*** Opening of Extract ***

Where's the Flying Car (airman) Mon 2 Jun 03 10:30
Drexler takes a real drubbing in your book along with Ralph Merkle, a respected scientist from Xerox. In Nanocosm it seems you took the safe way out by siding with Smalley's criticisms in the Scientific American counterpoint to Drexler's position However, it would seem that the researchers are approaching the same goals from different directions. Smalley is taking a top down approach using chemical methods and leaning toward biomimicry while Drexler took a bottoms up approach echoing the Feynman view. While Drexler may appear as a bottom feeding huckster, in strategic planning terms he is exploring the bottoms up methodology which is mostly a mind exercise. Notably, he also majored in biology and chemistry so he is well aware of the other methods. Drexler isn't someone you can invest in directly since his efforts are mostly associated with the Foresight Institute so the drubbing you give him seems ill suited to advising investors (except in Canada perhaps). Merkle on the other hand has joined Zyvex, a seriously funded effort that is focused on nanotechnology. While the Drexler-Merkle association has been a major attraction at the Foresight Institute, Merkle continues to publish with peer review as to the exhuberant promotion of Drexler. I found the ad hominem attacks on these individuals whether right or wrong distracting from the true purpose of the book. I expect that from a high school sophmore or gossip at a convention, or perhaps even a documented confrontation as you had in one case, but to continue to simple rant about Drexler's approach as being bad is tantamount to trying to prove a negative. In my opinion you would have been more effective if you documented the one incident and moved on. That leaves Zyvex...unless I missed something there was a major hole in not looking at Zyvex more closely. Merkle is there so perhaps it doesn't fit your investment criteria (what is your investment criteria?) but there are other respected sicentists and individuals there as well. One particular case worth noting is the Freitas multivolume series entitled Nanomedicine. Now there are a few other companies that might be worth investing in, but most of the companies associated with your list in the Appendix I have been aware for at least four years with the exception of Canadian companies. Was this book simply to make the VC community aware of a few Canadian companies?

*** Close of Extract ***

▸ About this task: In the comment about the book, which company does the writer say Ralph Merkle has joined?

*** Opening of Extracted entries ***

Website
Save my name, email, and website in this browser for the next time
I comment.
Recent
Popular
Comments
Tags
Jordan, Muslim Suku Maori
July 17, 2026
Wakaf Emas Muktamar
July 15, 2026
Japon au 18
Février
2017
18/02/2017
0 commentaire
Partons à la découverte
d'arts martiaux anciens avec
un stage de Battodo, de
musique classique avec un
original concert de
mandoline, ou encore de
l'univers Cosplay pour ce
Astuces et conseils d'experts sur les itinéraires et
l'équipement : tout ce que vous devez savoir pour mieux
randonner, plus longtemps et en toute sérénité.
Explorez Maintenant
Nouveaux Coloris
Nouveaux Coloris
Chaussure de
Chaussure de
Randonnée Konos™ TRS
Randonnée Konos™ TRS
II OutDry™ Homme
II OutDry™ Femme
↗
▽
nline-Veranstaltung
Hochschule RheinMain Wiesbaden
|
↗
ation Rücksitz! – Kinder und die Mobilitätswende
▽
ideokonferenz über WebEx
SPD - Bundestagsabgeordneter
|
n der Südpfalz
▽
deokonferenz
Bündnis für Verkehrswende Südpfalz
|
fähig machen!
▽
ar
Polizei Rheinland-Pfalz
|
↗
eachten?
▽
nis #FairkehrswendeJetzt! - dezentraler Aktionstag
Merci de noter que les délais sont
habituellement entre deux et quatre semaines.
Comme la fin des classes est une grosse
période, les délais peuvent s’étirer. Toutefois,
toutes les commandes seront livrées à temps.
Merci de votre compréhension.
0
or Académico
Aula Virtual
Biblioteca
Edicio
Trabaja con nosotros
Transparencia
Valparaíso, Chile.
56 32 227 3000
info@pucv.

*** Close of Extracted entries ***
*** Opening of Extracted entries ***

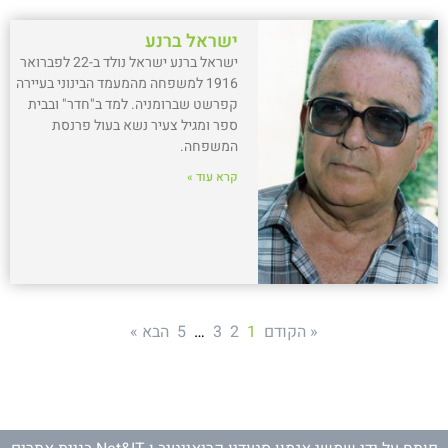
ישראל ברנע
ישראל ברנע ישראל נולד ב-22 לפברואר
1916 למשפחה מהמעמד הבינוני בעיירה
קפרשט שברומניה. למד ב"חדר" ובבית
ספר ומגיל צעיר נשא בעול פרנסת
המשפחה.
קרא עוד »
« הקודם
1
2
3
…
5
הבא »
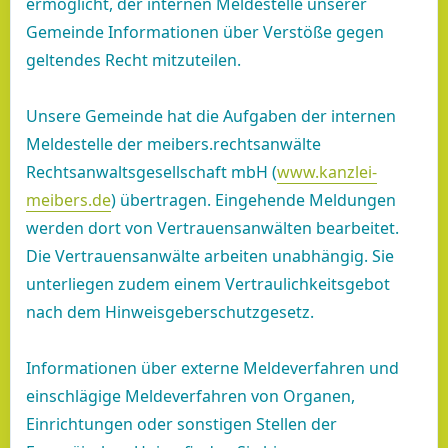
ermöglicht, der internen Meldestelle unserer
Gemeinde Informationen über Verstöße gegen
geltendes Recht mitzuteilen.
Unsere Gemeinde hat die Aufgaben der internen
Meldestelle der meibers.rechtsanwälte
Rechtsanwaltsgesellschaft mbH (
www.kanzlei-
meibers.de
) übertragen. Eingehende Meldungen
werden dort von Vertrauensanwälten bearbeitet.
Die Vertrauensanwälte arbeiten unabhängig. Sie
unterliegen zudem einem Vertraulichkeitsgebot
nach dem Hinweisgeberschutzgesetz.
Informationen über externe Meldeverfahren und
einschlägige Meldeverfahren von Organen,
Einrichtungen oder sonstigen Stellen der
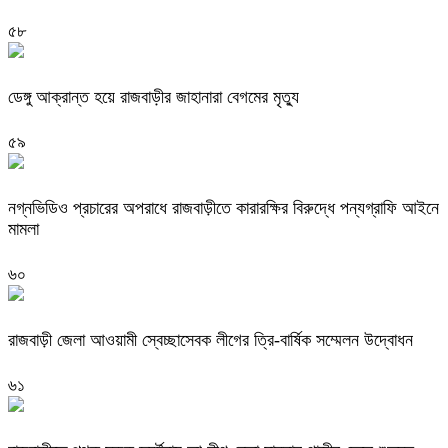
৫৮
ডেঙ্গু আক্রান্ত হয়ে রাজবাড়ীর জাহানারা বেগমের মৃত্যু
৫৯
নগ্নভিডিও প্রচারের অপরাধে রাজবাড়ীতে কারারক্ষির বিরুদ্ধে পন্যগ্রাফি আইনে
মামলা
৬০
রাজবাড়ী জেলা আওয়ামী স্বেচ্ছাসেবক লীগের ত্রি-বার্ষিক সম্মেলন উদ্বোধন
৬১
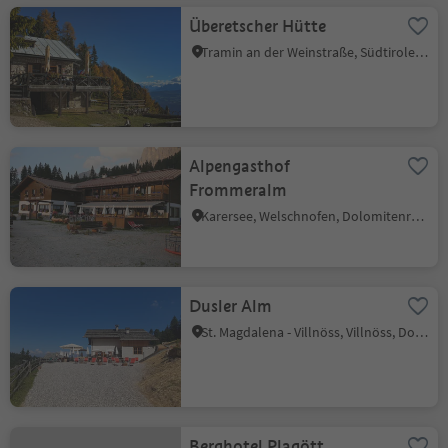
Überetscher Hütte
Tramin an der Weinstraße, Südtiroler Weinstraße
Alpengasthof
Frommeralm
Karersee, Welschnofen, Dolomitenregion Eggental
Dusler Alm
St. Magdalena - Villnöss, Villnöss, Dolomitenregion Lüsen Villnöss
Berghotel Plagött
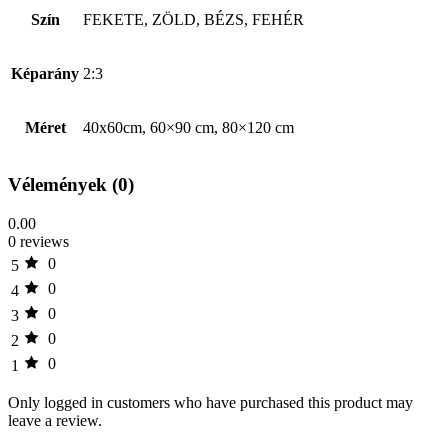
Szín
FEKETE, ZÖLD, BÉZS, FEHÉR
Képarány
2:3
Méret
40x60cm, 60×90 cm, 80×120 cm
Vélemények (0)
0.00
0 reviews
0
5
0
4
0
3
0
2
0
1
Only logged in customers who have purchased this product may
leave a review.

*** Close of Extracted entries ***

▸ Solution to this problem: Zyvex.